Inside the pub were only a handful of locals; typical for a Monday night. They looked at me briefly, nodded, then looked away. That had been happening to me a lot; since your attack, Beth, no one seemed able to look me directly in the eye. Perhaps they thought bad luck was catching. Perhaps they knew more than they were letting on.

Dale, the owner, scribbled answers on The Sun’s crossword. He was so engrossed that I had to clear my throat to get noticed, then realised I hadn’t decided what I wanted.

‘Umm, a glass of cabernet sauvignon, please.’

That would do.

To distract myself, I gazed around the pub I knew off by heart.
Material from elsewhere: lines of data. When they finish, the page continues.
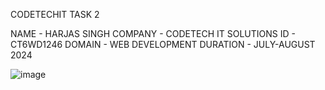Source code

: CODETECHIT TASK 2


NAME - HARJAS SINGH 
COMPANY - CODETECH IT SOLUTIONS 
ID - CT6WD1246 
DOMAIN - WEB DEVELOPMENT 
DURATION - JULY-AUGUST 2024


![image](https://github.com/user-attachments/assets/77765174-133a-473b-bb38-ade37a4dc82c)
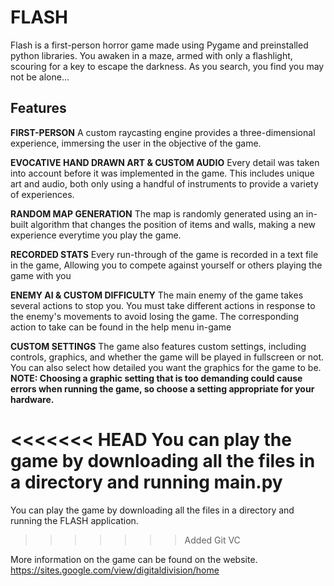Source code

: # FLASH
Flash is a first-person horror game made using Pygame and preinstalled python libraries. You awaken in a maze, armed with only a flashlight, scouring for a key to escape the darkness. As you search, you find you may not be alone...

## Features
**FIRST-PERSON**
A custom raycasting engine provides a three-dimensional experience, immersing the user in the objective of the game.


**EVOCATIVE HAND DRAWN ART & CUSTOM AUDIO**
Every detail was taken into account before it was implemented in the game. This includes unique art and audio, both only using a handful of instruments to provide a variety of experiences.


**RANDOM MAP GENERATION**
The map is randomly generated using an in-built algorithm that changes the position of items and walls, making a new experience everytime you play the game.


**RECORDED STATS**
Every run-through of the game is recorded in a text file in the game, Allowing you to compete against yourself or others playing the game with you


**ENEMY AI & CUSTOM DIFFICULTY**
The main enemy of the game takes several actions to stop you. You must take different actions in response to the enemy's movements to avoid losing the game. The corresponding action to take can be found in the help menu in-game 


**CUSTOM SETTINGS**
The game also features custom settings, including controls, graphics, and whether the game will be played in fullscreen or not. You can also select how detailed you want the graphics for the game to be. **NOTE: Choosing a graphic setting that is too demanding could cause errors when running the game, so choose a setting appropriate for your hardware.**

<<<<<<< HEAD
You can play the game by downloading all the files in a directory and running main.py
=======
You can play the game by downloading all the files in a directory and running the FLASH application.
>>>>>>> Added Git VC

More information on the game can be found on the website. https://sites.google.com/view/digitaldivision/home
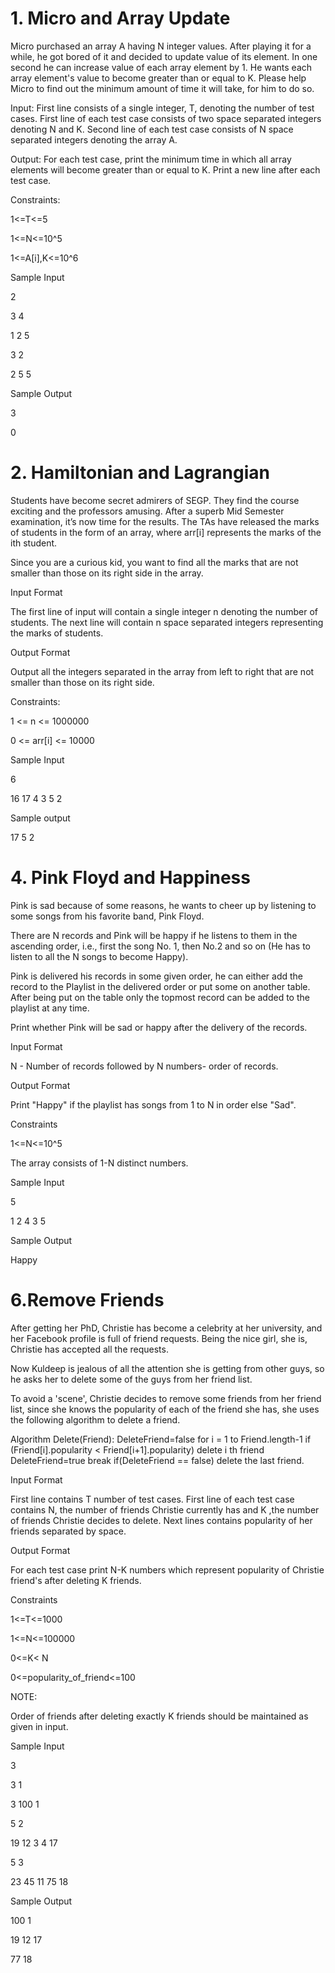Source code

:  # 1. Micro  and  Array  Update

Micro purchased an array A having N integer values. After playing it for a while, he got bored of it and decided to update value of its element.  In one second he can increase value of each array element by 1. He wants each array element's value to become greater than or equal to K. Please help Micro to find out the minimum amount of time it will take, for him to do so.

Input:
First line consists of a single integer, T, denoting the number of test cases.
First line of each test case consists of two space separated integers denoting N and K.
Second line of each test case consists of N space separated integers denoting the array A.

Output:
For each test case, print the minimum time in which all array elements will become greater than or equal to K. Print a new line after each test case.

Constraints:

1<=T<=5

1<=N<=10^5

1<=A[i],K<=10^6

Sample Input

2 

3 4 

1 2 5

3 2

2 5 5
                                         
Sample Output

3

0

# 2. Hamiltonian and Lagrangian

Students have become secret admirers of SEGP. They find the course exciting and the professors amusing. After a superb Mid Semester examination, it’s now time for the results. The TAs have released the marks of students in the form of an array, where arr[i] represents the marks of the ith student.

Since you are a curious kid, you want to find all the marks that are not smaller than those on its right side in the array.

Input Format

The first line of input will contain a single integer n denoting the number of students.
The next line will contain n space separated integers representing the marks of students.

Output Format

Output all the integers separated in the array from left to right that are not smaller than those on its right side.

Constraints:

1 <= n <= 1000000

0 <= arr[i] <= 10000

Sample Input

6

16  17  4  3  5  2

Sample output

17  5  2


# 4. Pink Floyd and Happiness

Pink is sad because of some reasons, he wants to cheer up by listening to some songs 
from his favorite band, Pink Floyd. 
 
There  are  N  records  and  Pink  will  be  happy  if  he  listens  to  them  in  the  ascending 
order, i.e., first the song No. 1, then No.2 and so on (He has to listen to all the N songs 
to become Happy). 
 
Pink is delivered his records in some given order, he can either add the record to the 
Playlist in the delivered order or put some on another table. After being put on the 
table only the topmost record can be added to the playlist at any time. 
 
Print whether Pink will be sad or happy after the delivery of the records. 
 
Input Format

N - Number of records followed  by 
N numbers- order of records. 
 
Output Format 

Print "Happy" if the playlist has songs from 1 to N in order else "Sad". 
 
Constraints 

1<=N<=10^5 

The array consists of 1-N distinct numbers. 

Sample Input

5

1  2  4  3  5

Sample Output

Happy
 
 

 
# 6.Remove Friends    
After  getting  her  PhD,  Christie  has  become  a  celebrity  at  her  university,  and  her 
Facebook  profile  is  full  of  friend  requests.  Being  the  nice  girl, 
she  is,  Christie  has 
accepted all the requests. 
 
Now Kuldeep is jealous of all the attention she is getting from other guys, so he asks 
her to delete some of the guys from her friend list. 
 
To avoid a 'scene', Christie decides to remove some friends from her friend list, since 
she  knows  the  popularity  of  each  of  the  friend  she  has,  she  uses  the  following 
algorithm to delete a friend. 
 
Algorithm Delete(Friend): 
    DeleteFriend=false 
    for i = 1 to Friend.length-1 
         if (Friend[i].popularity < Friend[i+1].popularity) 
            delete i th friend 
            DeleteFriend=true 
            break 
    if(DeleteFriend == false) 
        delete the last friend. 
 
Input Format

First line contains T number of test cases. First line of each test case contains N, the 
number of friends Christie currently has and K ,the number of friends Christie decides 
to delete. Next lines contains popularity of her friends separated by space. 
 
Output Format 

For each test case print N-K numbers which represent popularity of Christie friend's 
after deleting K friends. 
 
Constraints 

1<=T<=1000 

1<=N<=100000 

0<=K< N 

0<=popularity_of_friend<=100 
 
 
NOTE: 

Order  of  friends  after  deleting  exactly  K  friends  should  be  maintained  as  given  in 
input.

Sample Input

3

3  1

3  100  1

5  2

19  12  3  4  17

5  3

23  45  11  75  18

Sample Output

100  1

19  12  17

77 18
Read the poster on the wall telling me to Keep Calm & Carry On. Scanned the old photographs of Fenmere from 1852, 1912, 1950… They all looked pretty much the same, except that the quality of shot improved and the angle changed slightly. There was a slight jump in the number of buildings in the 1984 photograph, when Joe Skendelby had built his place on the land between what was now our house and the general store. It was after his death, four years ago, that Ursula Clarke turned it into her café, the Seagull’s Outlook.

My eyes followed the hairline crack that ran across the ceiling, down the wall and, ah, over to something different. A person tucked behind the table in the far corner, well away from the fire. A stranger. Interest flared in me, then disappeared like the glow of a cigarette end. It was probably a birdwatcher.

The stranger looked up.

‘Melanie Ludlow?’ A deep, quiet voice. ‘It is, isn’t it. Melanie Ludlow. You’ve not changed a bit. Don’t you recognise me?’

He grinned, which transformed him from a slightly menacing hulk into a face I’d first seen at the village school when we were both four years old. The cheeks were as chubby as ever. He came over.

‘Glenn Baker! You haven’t changed much, either.’ Apart from the tight curls of his hair dulling down from almost white blond to the colour of corn. They had thinned a bit, too.

‘You do remember me, then?’

‘Well, there weren’t many people in the whole school, Glenn. ’Course I remember you. You always used to choose me to play on your football team.’

‘Oh, yeah. You were nippy, that’s why. Your ball skills were a bit lacking, mind.’

‘Can’t have been that bad. Seem to remember scoring a few times when I was against you.’ Smiling. I was smiling. The second I realised, it slunk away, ashamed.

‘Bet you couldn’t do it now, though.’

‘Probably not.’

If I said nothing else, the conversation would die. But… chatting felt good. Odd, but good. Talking about nonsense with someone who clearly knew nothing about my recent past. He looked me in the eye; no pity, no judgement, or fear that I may be contagious with bad luck. I didn’t want to let that go yet.

‘What are you doing back here? Visiting someone?’

‘Nah. I’m back for good – to quote Gary Barlow.’

‘He a hero of yours?’ Get that: banter. My first attempt at it since… Best not to think about that.

‘Oh yeah, Gary’s my idol.’ Glenn’s blue eyes twinkled.